"The poor and rich are living together, with the poor dying and the rich with more wealth than they know what to do with," Sachs said, referring to current U.S. budget surplus.
"We could give $2.7 billion if we each just give up a movie and popcorn a year," he said.
Ochoro Otunnu, president of the Africa AIDS Initiative, echoed Sachs' concerns by calling for wealthier nations to forgive the debts of developing nations afflicted with AIDS, as well as to help them boost public health initiatives by reducing military expenditures.

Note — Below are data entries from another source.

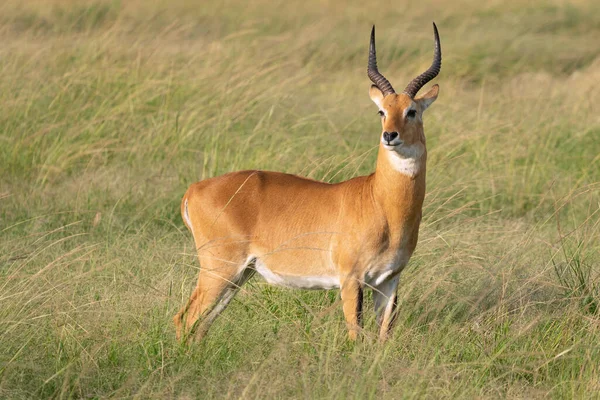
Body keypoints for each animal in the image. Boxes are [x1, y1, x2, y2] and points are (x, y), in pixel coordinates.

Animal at [173, 22, 440, 340]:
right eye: (382, 111)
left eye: (411, 111)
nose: (389, 135)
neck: (381, 202)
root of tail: (193, 189)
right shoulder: (351, 279)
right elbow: (355, 336)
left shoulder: (389, 281)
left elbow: (383, 336)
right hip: (219, 270)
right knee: (184, 319)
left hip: (238, 275)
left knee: (201, 325)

Hanson said that the World Bank responded late to the crisis, and had not devoted all the funds needed to stop the crisis.

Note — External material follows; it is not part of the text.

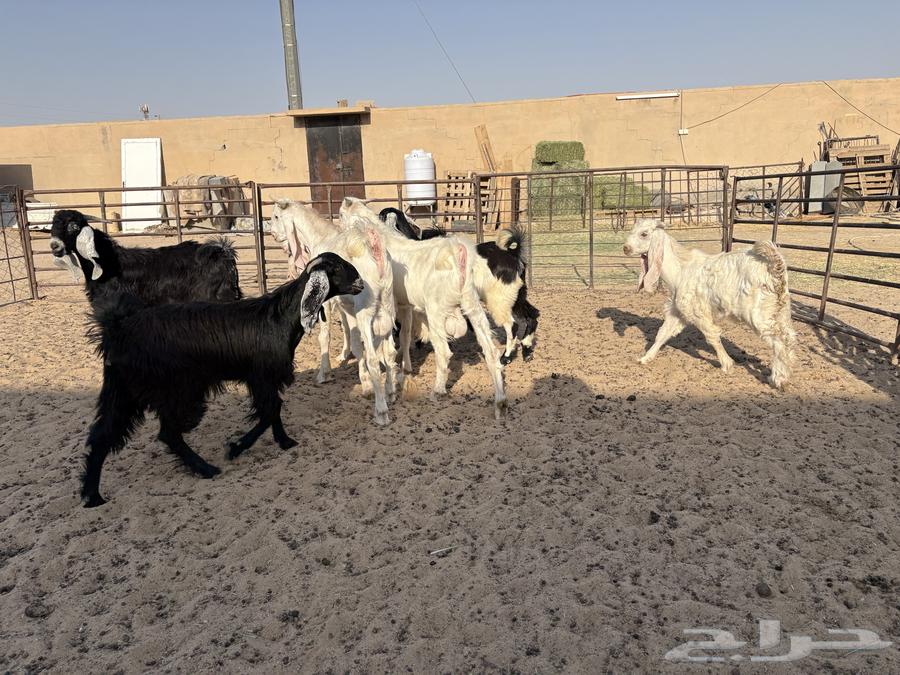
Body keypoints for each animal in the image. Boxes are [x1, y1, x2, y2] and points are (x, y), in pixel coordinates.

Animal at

Dr. Jim Yong Kim, the director of the Program in Infectious Disease and Social Change at Harvard Medical School and executive director of Partners in Health, said his personal experiences demonstrated the degree to which the World Bank's unwillingness to contribute had hindered AIDS relief.
Kim's efforts to bring relief to the HIV-infected, who often suffer from multi-drug-resistant (MDR) tuberculosis, were initially met with skepticism from officials at the WHO, who he said were under pressure by the World Bank to limit costs.
Though the WHO claimed that MDR tuberculosis infection was untreatable and that the costs would be forbiddingly high, Kim silenced opposition with an 85 percent cure rate in a shantytown in Lima, Peru, using less expensive generic drugs.
"Four directors of the WHO Global TB Program had pronounced a death sentence without knowing that generic drugs were available," Kim said.